İslamcılığı dini siyasete veya dünyevi menfaatlere alet edilmesi yanlış olduğunda hemfikiriz.

 

Yani dinin ticareti olamaz. Rant ve menfaat aracı da yapılamaz. Anlaştık…

Bediüzzaman Said Nursi, bırakın dünya menfaatini, “iman hizmetini maddi ve manevi terakkiyatıma, cehennemden kurtulmaklığına dahi alet etmekten men edildim” diyor. Halbuki şahsi kemalat herkesin meşru hakkıdır.

 

Siyasilerin beyanlarında yer alan dinin ve kutsal kavramların alet edilmesi zaten en avam sıradan insanların kalp gözü ile anlaşılabilir bir çarpıklıktır.

“Amelinizde rızay-ı ilâhi olmalı” sırrına uygunluk esastır ihlas için.

Her dini faaliyeti “İslamcı” demesinler diye hiç bir şey yapmamak daha büyük yanlışlık değil mi?

“Emr-i bil mağruf nehy-i anil münker” vazifesinin gereği nasıl yerine getirilecek?

“Bir kötülüğü elinle veya dilinle veya olmadı kalbinle buğz etmek..” sürecinde imanın en zayıf derecesi sadece “buğz” kademesinde kalması iman-ı tahkiki ile nasıl izah edilir?

İman hayata nasıl hayat olacak? Tahkiki imanın sosyal hayatta bir karşılığı/tezahürü yok mu?

 

“İslamcılık için Müslüman olmak şart değil” diyen, pratik örneği olmayan nazariyeden hüküm çıkaranların hangi akla hizmet etiğini anlamak mümkün değil. Nesebi belirsiz bir söz.

 

Biraz daha genelden özele inecek olursak din adına İslam adına her söz, beyan, faaliyeti dini siyasete alet etmek cümlesinden değerlendirilemez.

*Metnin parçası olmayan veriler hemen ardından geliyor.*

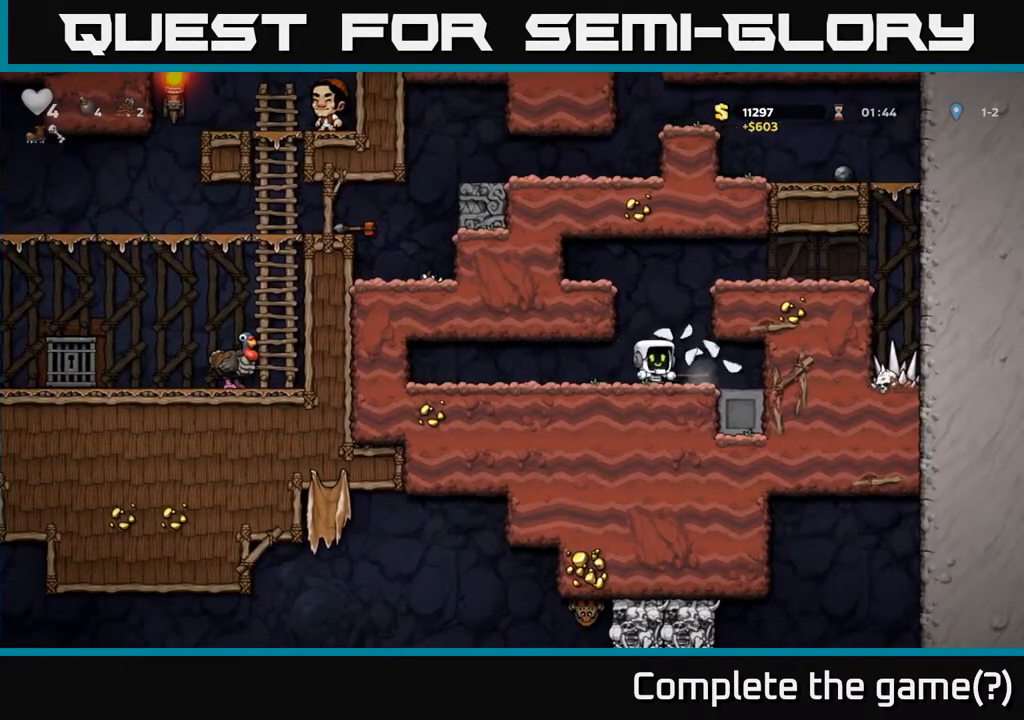
{"buttons": ["DPAD_RIGHT"], "left_stick": "center", "right_stick": "center", "events": [[33, "DPAD_LEFT", "up"], [167, "DPAD_RIGHT", "down"], [200, "A", "down"], [383, "A", "up"]]}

Dini siyasete alet edenler olabilir. Din adına cihad ediyorum derken metot yanlışı yapanlar da vardır. Örneğin canlı bombaların asla cihadla âlakası yoktur. İslam diniyle de âlâkası yoktur. El Kaide gibi batılı gizli servislerin taşeronu/maniplasyonu gayr-i meşru yapıları nasıl Müslümanların davranışları içinde ele alabilirsiniz?

 

Marjinal örnekler genelleyerek Müslümanların gerek ülke gerekse küresel ölçekte yanlışlara karşı tavrını duruşunu zayıflatan, kararlığına engel olan beyanların çıkış noktasına dikkat lazımdır. Nereden üfürülüyor acaba?

 

28 Şubat sürecinde ve önceki darbelerin hedefinde, açıkça din ve dindarlar olduğu ortadadır. Hal böyle iken -sebebi anlaşılamayan- tavır ve duruşun önünü kesen beyanlar olmuştur.

 

Sözde yüzde doksan dokuzu Müslüman olan bir ülkede meşruiyet sınırları içinde milyonlar meydanda olmalıydı. Bu konuda dini cemaatlerin ve kanaat önderlerinin sorumluluğu vardır. Darbe süreçlerinde bazı dini gruplar, din adına siyaset yapanlar sebat, metanet, duruş sınavında sınıfta kalmışlardır.

 

Şartların elverişli olduğunda ölçüsüz desteksiz yüksekten atanlar da tatlı su mücahitleridir. İhtilal zamanlarında tam siper arazidirler. O zamanlar da pasif gördükleri Risale-i Nur talebeleri dalgakıran vazifesi görmüşlerdir.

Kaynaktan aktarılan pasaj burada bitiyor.